SPIEGEL ONLINE: Russland bewaffnet die syrische Armee. Wie kann die Opposition den russischen Außenminister Sergej Lawrow als neutralen Vermittler in dem Konflikt akzeptieren?

Trenin: Moskau behauptet, die Waffen, die es Syrien verkauft, seien nicht die gleichen, die gegen die Opposition eingesetzt werden. Das ist ein schwaches Argument, da praktisch alle Waffen der syrischen Armee aus Russland kommen. Die Opposition besteht aus einer Reihe unterschiedlicher Fraktionen. Es gibt sogar eine Gruppe oppositionelle Emigranten, die aus Moskau operiert. Die militanteren Fraktionen aber wie die Freie Syrische Armee sträubt sich gegen russische oder andere Vermittlungsversuche.

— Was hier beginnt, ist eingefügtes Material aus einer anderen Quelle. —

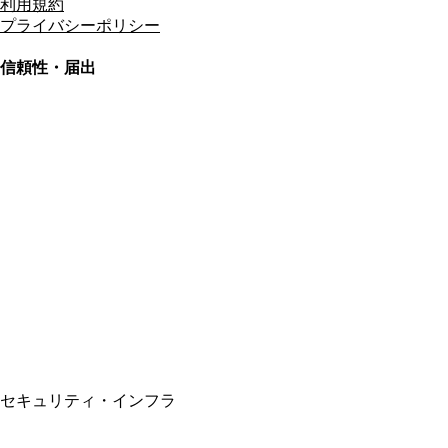
利用規約
プライバシーポリシー
信頼性・届出
総合旅行業務取扱管理者
資格保有
適格請求書発行事業者
T3011301023586
SSL/TLS暗号化通信
セキュリティ・インフラ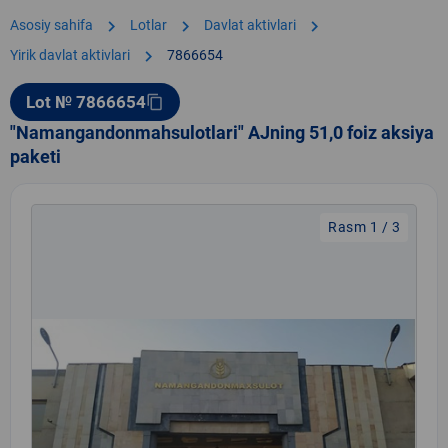
chevron_right
chevron_right
chevron_right
Asosiy sahifa
Lotlar
Davlat aktivlari
chevron_right
Yirik davlat aktivlari
7866654
Lot № 7866654
content_copy
"Namangandonmahsulotlari" AJning 51,0 foiz aksiya
paketi
Rasm 1 / 3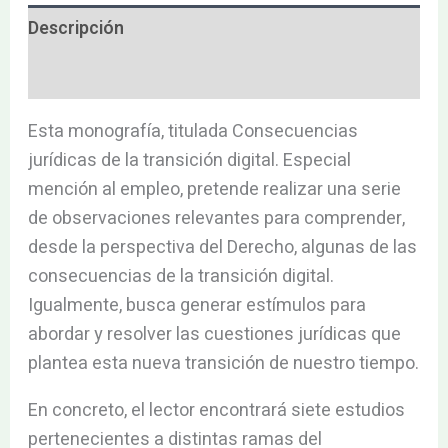
Descripción
Valoraciones (0)
Esta monografía, titulada Consecuencias
jurídicas de la transición digital. Especial
mención al empleo, pretende realizar una serie
de observaciones relevantes para comprender,
desde la perspectiva del Derecho, algunas de las
consecuencias de la transición digital.
Igualmente, busca generar estímulos para
abordar y resolver las cuestiones jurídicas que
plantea esta nueva transición de nuestro tiempo.
En concreto, el lector encontrará siete estudios
pertenecientes a distintas ramas del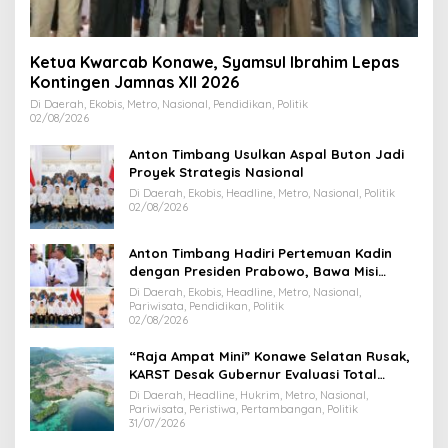
Ketua Kwarcab Konawe, Syamsul Ibrahim Lepas
Kontingen Jamnas XII 2026
Di Daerah, Ekobis, Metro, Nasional, Pendidikan, Politik
02/08/2026
Anton Timbang Usulkan Aspal Buton Jadi
Proyek Strategis Nasional
Di Daerah, Ekobis, Headline, Metro, Nasional, Politik
02/08/2026
Anton Timbang Hadiri Pertemuan Kadin
dengan Presiden Prabowo, Bawa Misi
Majukan Ekonomi Sultra
Di Daerah, Ekobis, Headline, Metro, Nasional,
Pariwisata, Pendidikan, Politik
02/08/2026
“Raja Ampat Mini” Konawe Selatan Rusak,
KARST Desak Gubernur Evaluasi Total
Dispar Sultra
Di Daerah, Headline, Hukrim, Metro, Nasional,
Pariwisata, Peristiwa, Pertambangan, Politik
31/07/2026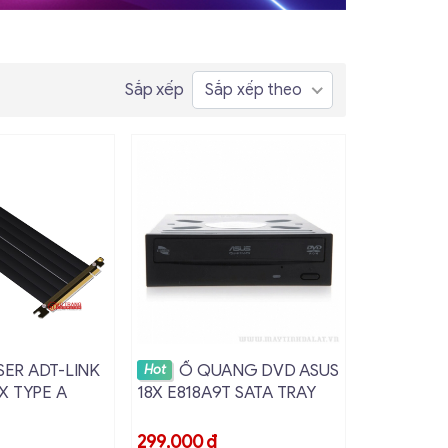
Sắp xếp
Sắp xếp theo
hi tiết
Xem chi tiết
SER ADT-LINK
Ổ QUANG DVD ASUS
Hot
 X TYPE A
18X E818A9T SATA TRAY
299,000
đ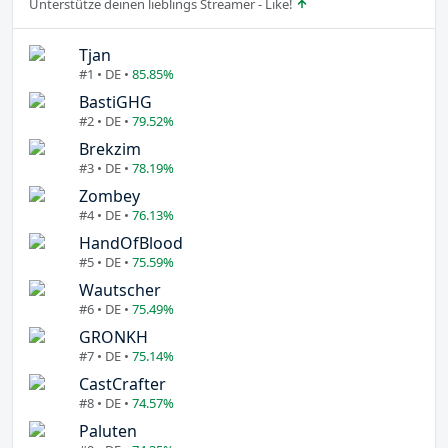
Unterstütze deinen lieblings Streamer - Like!
Tjan
#1 • DE •
85.85%
BastiGHG
#2 • DE •
79.52%
Brekzim
#3 • DE •
78.19%
Zombey
#4 • DE •
76.13%
HandOfBlood
#5 • DE •
75.59%
Wautscher
#6 • DE •
75.49%
GRONKH
#7 • DE •
75.14%
CastCrafter
#8 • DE •
74.57%
Paluten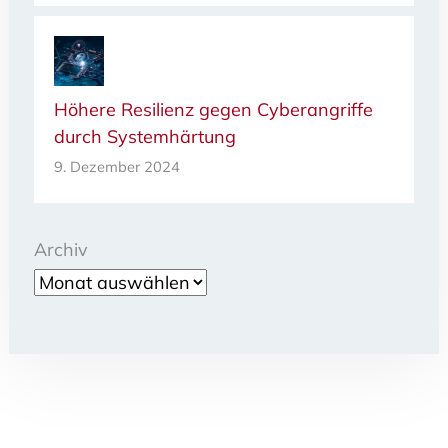
Höhere Resilienz gegen Cyberangriffe
durch Systemhärtung
9. Dezember 2024
Archiv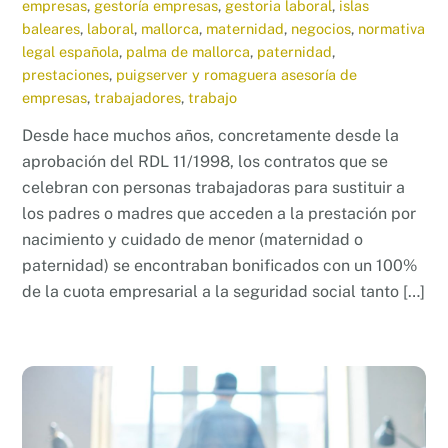
empresas
,
gestoría empresas
,
gestoria laboral
,
islas
baleares
,
laboral
,
mallorca
,
maternidad
,
negocios
,
normativa
legal española
,
palma de mallorca
,
paternidad
,
prestaciones
,
puigserver y romaguera asesoría de
empresas
,
trabajadores
,
trabajo
Desde hace muchos años, concretamente desde la
aprobación del RDL 11/1998, los contratos que se
celebran con personas trabajadoras para sustituir a
los padres o madres que acceden a la prestación por
nacimiento y cuidado de menor (maternidad o
paternidad) se encontraban bonificados con un 100%
de la cuota empresarial a la seguridad social tanto […]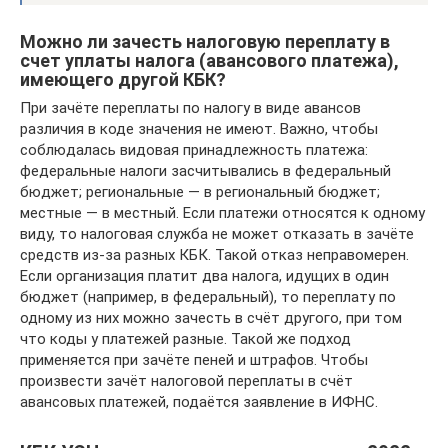
Можно ли зачесть налоговую переплату в
счет уплаты налога (авансового платежа),
имеющего другой КБК?
При зачёте переплаты по налогу в виде авансов
различия в коде значения не имеют. Важно, чтобы
соблюдалась видовая принадлежность платежа:
федеральные налоги засчитывались в федеральный
бюджет; региональные — в региональный бюджет;
местные — в местный. Если платежи относятся к одному
виду, то налоговая служба не может отказать в зачёте
средств из-за разных КБК. Такой отказ неправомерен.
Если организация платит два налога, идущих в один
бюджет (например, в федеральный), то переплату по
одному из них можно зачесть в счёт другого, при том
что коды у платежей разные. Такой же подход
применяется при зачёте пеней и штрафов. Чтобы
произвести зачёт налоговой переплаты в счёт
авансовых платежей, подаётся заявление в ИФНС.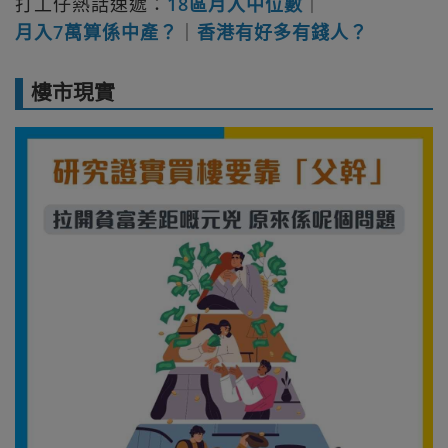
打工仔熱話速遞：
18區月入中位數
｜
月入7萬算係中產？
｜
香港有好多有錢人？
樓市現實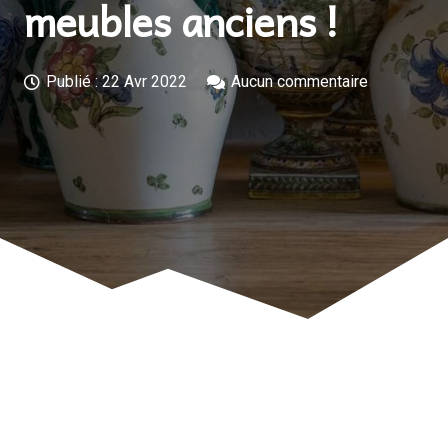
meubles anciens !
Publié :
22 Avr 2022
Aucun commentaire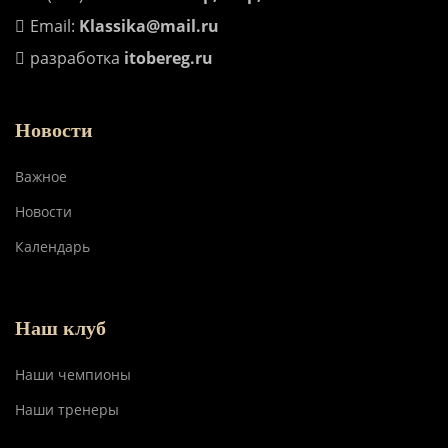
Email:
Klassika@mail.ru
разработка
itobereg.ru
Новости
Важное
Новости
Календарь
Наш клуб
Наши чемпионы
Наши тренеры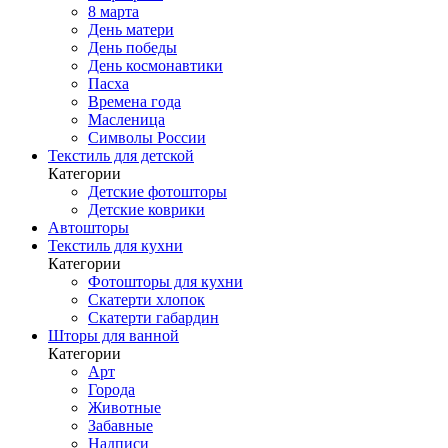
8 марта
День матери
День победы
День космонавтики
Пасха
Времена года
Масленица
Символы России
Текстиль для детской
Категории
Детские фотошторы
Детские коврики
Автошторы
Текстиль для кухни
Категории
Фотошторы для кухни
Скатерти хлопок
Скатерти габардин
Шторы для ванной
Категории
Арт
Города
Животные
Забавные
Надписи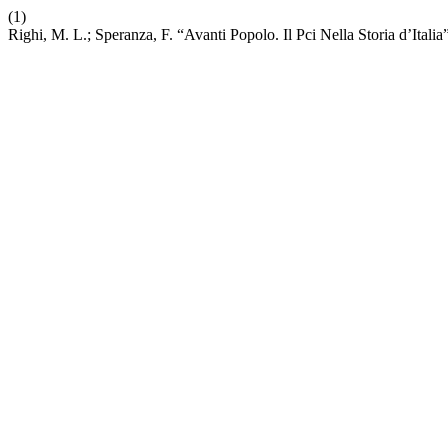
(1)
Righi, M. L.; Speranza, F. “Avanti Popolo. Il Pci Nella Storia d’Italia”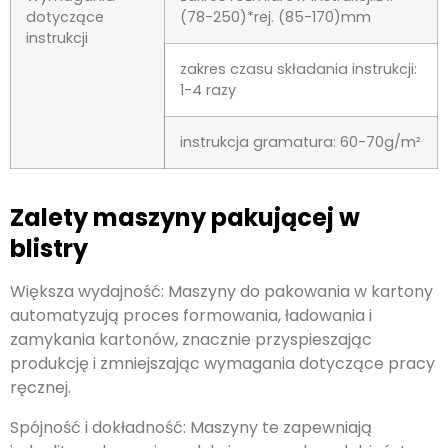
dotyczące
(78-250)*rej. (85-170)mm
instrukcji
zakres czasu składania instrukcji:
1-4 razy
instrukcja gramatura: 60-70g/m²
Zalety maszyny pakującej w
blistry
Większa wydajność: Maszyny do pakowania w kartony
automatyzują proces formowania, ładowania i
zamykania kartonów, znacznie przyspieszając
produkcję i zmniejszając wymagania dotyczące pracy
ręcznej.
Spójność i dokładność: Maszyny te zapewniają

SPIEGEL ONLINE: Zweimal hat Russland eine Uno-Resolution verhindert. Es sieht so aus, als habe Moskau Assad eine Carte blanche erteilt. Wird der Kreml Damaskus stützen, egal um welchen Preis?

Trenin: Lawrow hat Assad als jemanden gerühmt, der "eine Verantwortung versteht". Mein Gefühl ist, dass Russland Assad nicht den Laufpass geben wird, und es wird den Preis zahlen. Es ist möglich, dass Moskau lieber eine Niederlage in Kauf nimmt als zu kapitulieren.

SPIEGEL ONLINE: Was ist der Preis?

Trenin: Mitverantwortlichkeit für die Tötungen, angespannte Beziehungen zu einigen Regierungen im Westen und - falls Assad gestürzt wird - der Verlust des langen Bündnisses mit Damaskus.

SPIEGEL ONLINE: Warum blockiert Russland eine Resolution im Sicherheitsrat?

Trenin: Es empfand die Entwürfe als unausgewogen. Russlands Grundsätze sind: kein Regime-Wechsel unter Druck von außen, keine militärische Intervention in einen Bürgerkrieg, keine einseitige Verurteilung der Führung in Damaskus. Was Russland beim letzten Mal zu dem Veto bewog, war die Forderung, Assads Truppen sollten die Städte verlassen, ohne dass es eine entsprechende Forderung an die Adresse der Oppositionskräfte gab.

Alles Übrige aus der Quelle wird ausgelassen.